# The task
What you return must be every line below that includes the word "Adhes".

# Hardware design source data
======

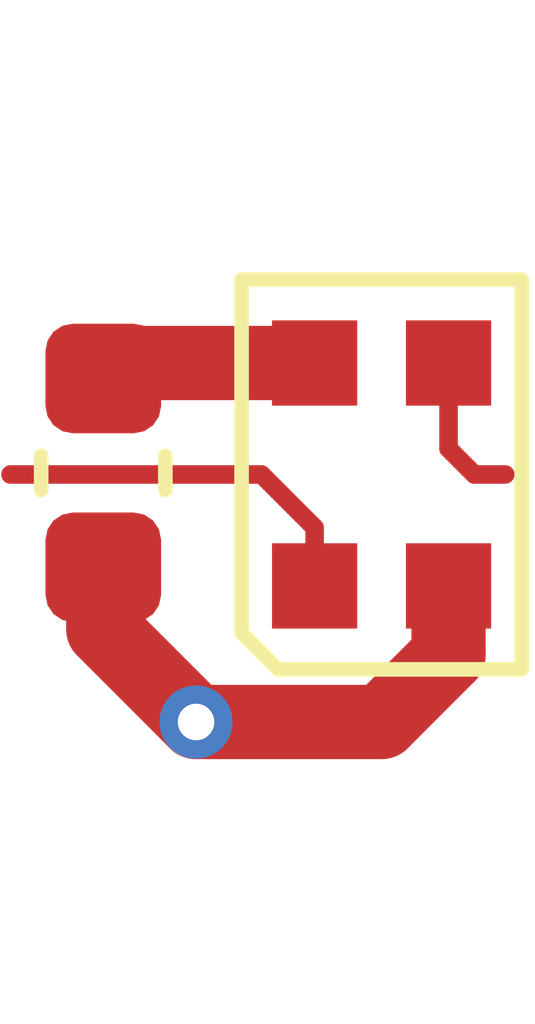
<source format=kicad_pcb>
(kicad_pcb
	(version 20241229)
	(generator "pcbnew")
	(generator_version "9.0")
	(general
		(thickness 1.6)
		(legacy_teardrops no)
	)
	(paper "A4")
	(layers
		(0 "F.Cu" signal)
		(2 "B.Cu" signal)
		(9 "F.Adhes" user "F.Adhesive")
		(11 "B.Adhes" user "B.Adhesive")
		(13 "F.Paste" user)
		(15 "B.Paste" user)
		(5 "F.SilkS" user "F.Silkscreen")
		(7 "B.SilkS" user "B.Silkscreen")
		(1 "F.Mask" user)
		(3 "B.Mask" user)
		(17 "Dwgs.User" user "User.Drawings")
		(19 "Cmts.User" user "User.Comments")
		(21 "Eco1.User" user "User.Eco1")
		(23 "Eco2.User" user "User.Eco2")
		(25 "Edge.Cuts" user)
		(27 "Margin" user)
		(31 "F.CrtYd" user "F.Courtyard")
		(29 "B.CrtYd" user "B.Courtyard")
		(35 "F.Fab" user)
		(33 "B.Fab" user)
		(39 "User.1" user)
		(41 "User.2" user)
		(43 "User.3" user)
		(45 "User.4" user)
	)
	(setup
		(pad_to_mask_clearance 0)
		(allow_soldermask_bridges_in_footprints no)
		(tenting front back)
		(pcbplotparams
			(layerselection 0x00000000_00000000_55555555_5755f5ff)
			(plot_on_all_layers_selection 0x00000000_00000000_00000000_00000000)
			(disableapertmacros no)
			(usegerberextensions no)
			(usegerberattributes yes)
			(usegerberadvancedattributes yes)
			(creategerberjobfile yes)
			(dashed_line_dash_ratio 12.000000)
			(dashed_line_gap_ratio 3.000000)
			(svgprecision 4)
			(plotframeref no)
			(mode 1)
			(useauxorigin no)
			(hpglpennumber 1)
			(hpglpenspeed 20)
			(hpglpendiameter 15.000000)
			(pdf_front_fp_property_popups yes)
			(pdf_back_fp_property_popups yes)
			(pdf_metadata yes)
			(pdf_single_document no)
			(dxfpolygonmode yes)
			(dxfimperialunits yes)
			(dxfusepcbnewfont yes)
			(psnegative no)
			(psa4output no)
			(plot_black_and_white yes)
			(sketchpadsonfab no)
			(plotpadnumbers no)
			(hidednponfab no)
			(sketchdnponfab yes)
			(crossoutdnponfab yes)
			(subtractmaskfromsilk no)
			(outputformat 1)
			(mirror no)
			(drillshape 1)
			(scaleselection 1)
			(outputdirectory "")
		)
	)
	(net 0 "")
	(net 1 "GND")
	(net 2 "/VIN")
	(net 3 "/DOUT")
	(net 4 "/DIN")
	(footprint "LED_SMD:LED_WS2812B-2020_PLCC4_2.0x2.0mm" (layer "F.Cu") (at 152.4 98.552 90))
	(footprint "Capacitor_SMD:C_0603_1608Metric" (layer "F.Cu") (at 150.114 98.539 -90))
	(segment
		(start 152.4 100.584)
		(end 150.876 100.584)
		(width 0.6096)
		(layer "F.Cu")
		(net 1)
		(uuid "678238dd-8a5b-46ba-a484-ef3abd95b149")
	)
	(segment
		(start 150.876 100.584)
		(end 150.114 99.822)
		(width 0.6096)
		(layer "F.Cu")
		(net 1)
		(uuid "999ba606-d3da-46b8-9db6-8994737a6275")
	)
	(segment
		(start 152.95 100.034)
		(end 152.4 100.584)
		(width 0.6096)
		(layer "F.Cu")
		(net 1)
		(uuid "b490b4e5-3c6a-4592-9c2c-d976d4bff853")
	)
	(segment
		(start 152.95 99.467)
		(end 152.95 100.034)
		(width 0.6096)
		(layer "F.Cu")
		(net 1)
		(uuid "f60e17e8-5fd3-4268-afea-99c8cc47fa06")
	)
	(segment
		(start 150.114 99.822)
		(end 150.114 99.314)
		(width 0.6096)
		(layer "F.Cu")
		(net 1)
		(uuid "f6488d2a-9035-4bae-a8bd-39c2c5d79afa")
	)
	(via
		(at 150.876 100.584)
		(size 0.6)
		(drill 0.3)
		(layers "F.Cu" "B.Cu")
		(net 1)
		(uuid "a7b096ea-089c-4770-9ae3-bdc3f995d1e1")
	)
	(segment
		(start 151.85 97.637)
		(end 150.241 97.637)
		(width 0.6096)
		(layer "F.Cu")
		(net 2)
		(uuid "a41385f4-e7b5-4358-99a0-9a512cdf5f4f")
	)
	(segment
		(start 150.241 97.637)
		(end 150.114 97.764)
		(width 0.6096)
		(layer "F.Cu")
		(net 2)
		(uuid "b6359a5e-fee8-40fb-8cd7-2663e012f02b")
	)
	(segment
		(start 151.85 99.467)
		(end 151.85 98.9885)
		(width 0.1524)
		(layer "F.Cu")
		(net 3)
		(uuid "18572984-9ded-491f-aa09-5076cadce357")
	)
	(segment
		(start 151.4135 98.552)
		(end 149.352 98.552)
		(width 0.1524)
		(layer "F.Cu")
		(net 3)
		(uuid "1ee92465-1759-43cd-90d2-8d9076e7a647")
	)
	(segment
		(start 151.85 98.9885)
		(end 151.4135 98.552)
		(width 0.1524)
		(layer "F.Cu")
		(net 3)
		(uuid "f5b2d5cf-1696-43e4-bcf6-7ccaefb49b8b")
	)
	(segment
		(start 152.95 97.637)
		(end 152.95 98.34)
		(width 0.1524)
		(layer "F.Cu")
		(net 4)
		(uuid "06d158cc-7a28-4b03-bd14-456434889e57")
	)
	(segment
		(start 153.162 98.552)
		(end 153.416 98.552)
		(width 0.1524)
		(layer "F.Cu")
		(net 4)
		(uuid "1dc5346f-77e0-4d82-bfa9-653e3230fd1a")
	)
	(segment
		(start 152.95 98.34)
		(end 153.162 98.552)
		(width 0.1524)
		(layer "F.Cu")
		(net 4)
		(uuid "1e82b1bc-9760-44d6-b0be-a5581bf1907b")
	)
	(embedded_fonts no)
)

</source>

======

# Result
		(9 "F.Adhes" user "F.Adhesive")
		(11 "B.Adhes" user "B.Adhesive")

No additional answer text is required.